◆ Baris Himpunan Data
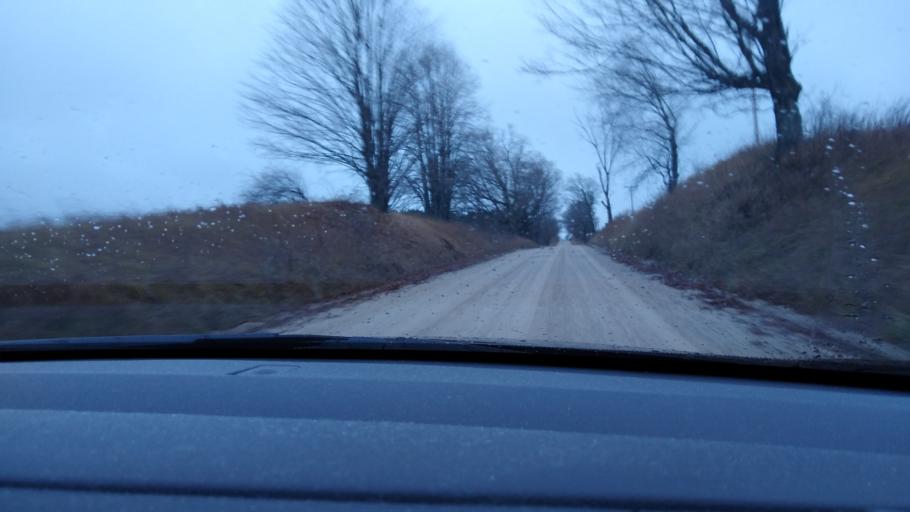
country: US
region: Michigan
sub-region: Wexford County
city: Cadillac
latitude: 44.1715
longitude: -85.3953
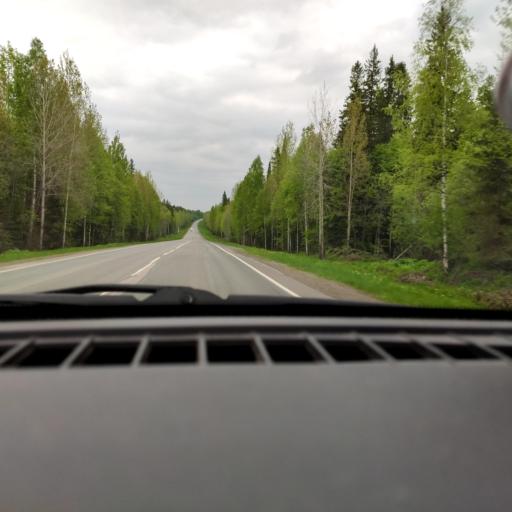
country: RU
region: Perm
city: Perm
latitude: 58.2299
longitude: 56.1623
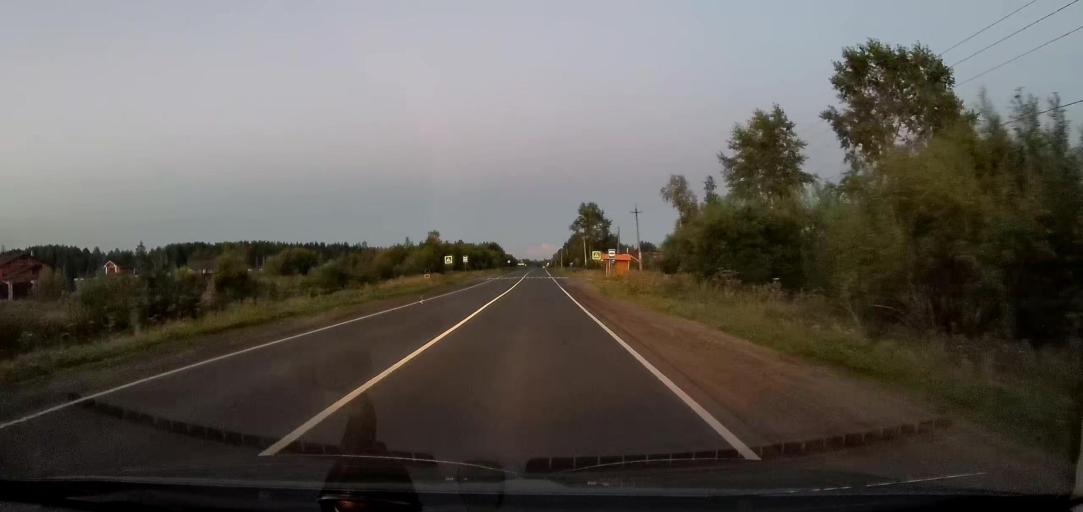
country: RU
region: Arkhangelskaya
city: Uyemskiy
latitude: 64.4467
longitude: 40.9475
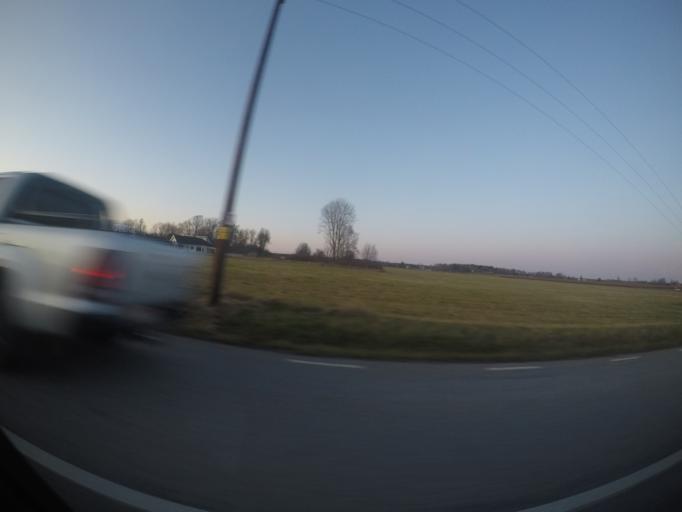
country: SE
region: OErebro
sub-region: Orebro Kommun
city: Hovsta
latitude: 59.3140
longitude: 15.3234
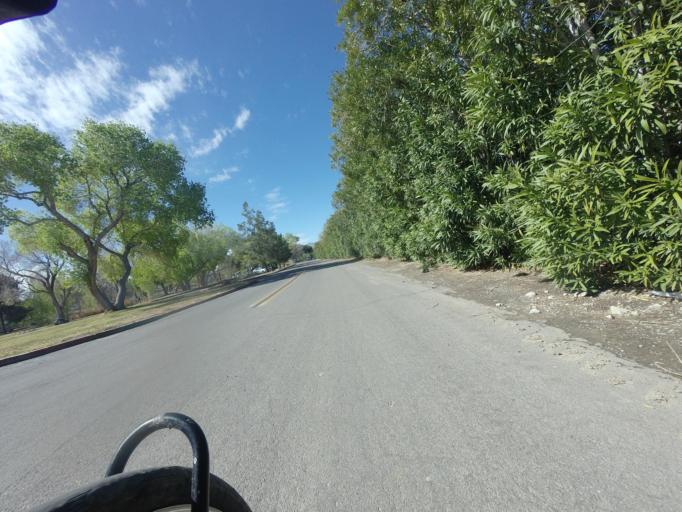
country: US
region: Nevada
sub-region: Clark County
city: North Las Vegas
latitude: 36.3258
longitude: -115.2660
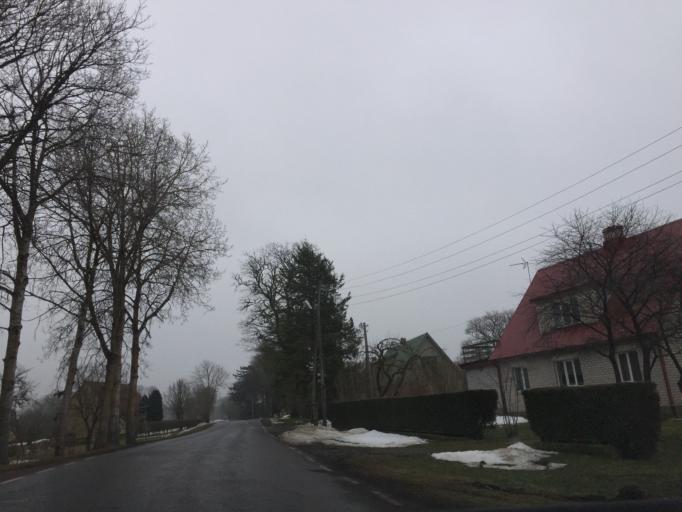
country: EE
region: Saare
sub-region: Orissaare vald
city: Orissaare
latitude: 58.4099
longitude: 22.7944
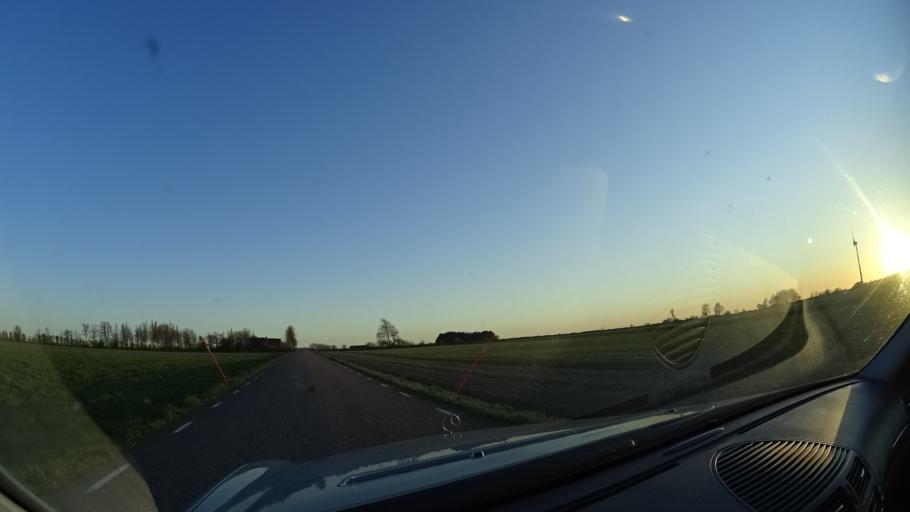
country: SE
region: Skane
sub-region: Hoors Kommun
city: Loberod
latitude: 55.8268
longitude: 13.4504
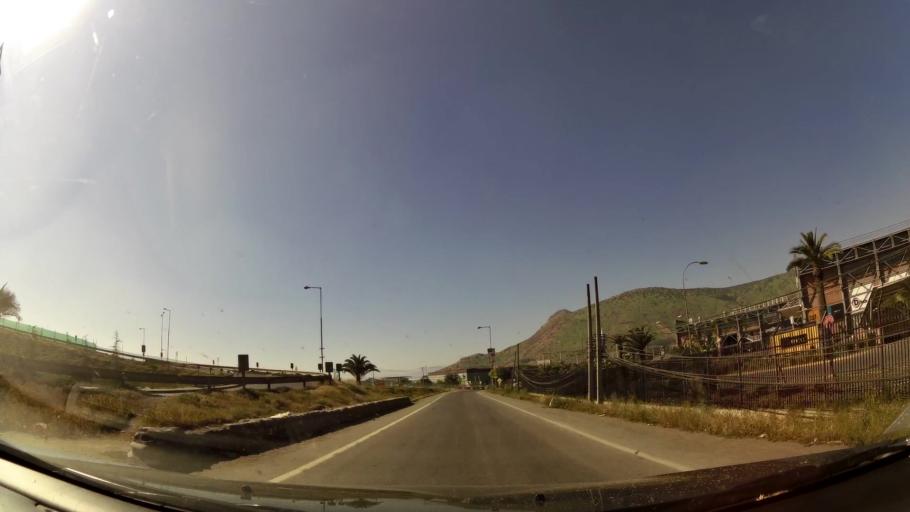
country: CL
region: Santiago Metropolitan
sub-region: Provincia de Chacabuco
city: Chicureo Abajo
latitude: -33.3346
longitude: -70.7137
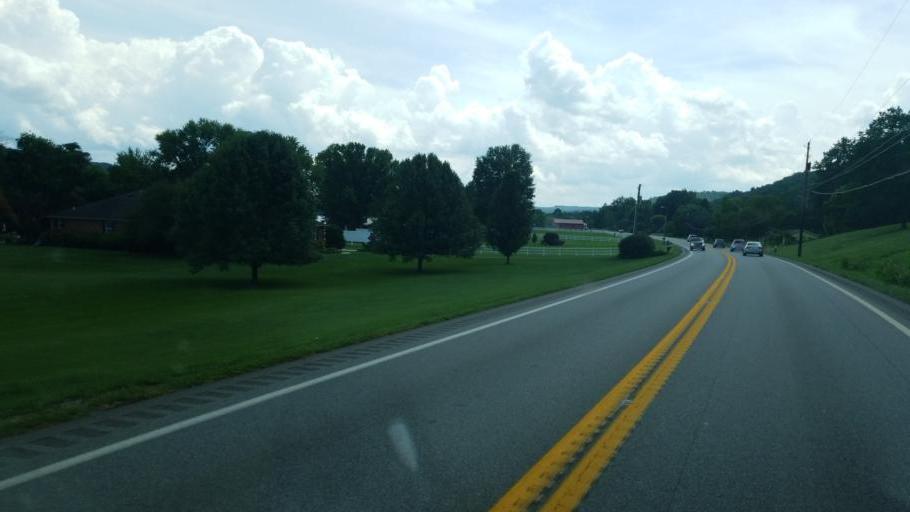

◆ Tugas Anda
Ulangi semua baris di atas tanpa mengubah apa pun, tetapi jangan sertakan gambarnya dalam jawaban.

◆ Soal Terjawab
country: US
region: Michigan
sub-region: Wexford County
city: Cadillac
latitude: 44.1715
longitude: -85.3953
country: RU
region: Perm
city: Perm
latitude: 58.2299
longitude: 56.1623
country: RU
region: Arkhangelskaya
city: Uyemskiy
latitude: 64.4467
longitude: 40.9475
country: SE
region: OErebro
sub-region: Orebro Kommun
city: Hovsta
latitude: 59.3140
longitude: 15.3234
country: US
region: Nevada
sub-region: Clark County
city: North Las Vegas
latitude: 36.3258
longitude: -115.2660
country: EE
region: Saare
sub-region: Orissaare vald
city: Orissaare
latitude: 58.4099
longitude: 22.7944
country: SE
region: Skane
sub-region: Hoors Kommun
city: Loberod
latitude: 55.8268
longitude: 13.4504
country: CL
region: Santiago Metropolitan
sub-region: Provincia de Chacabuco
city: Chicureo Abajo
latitude: -33.3346
longitude: -70.7137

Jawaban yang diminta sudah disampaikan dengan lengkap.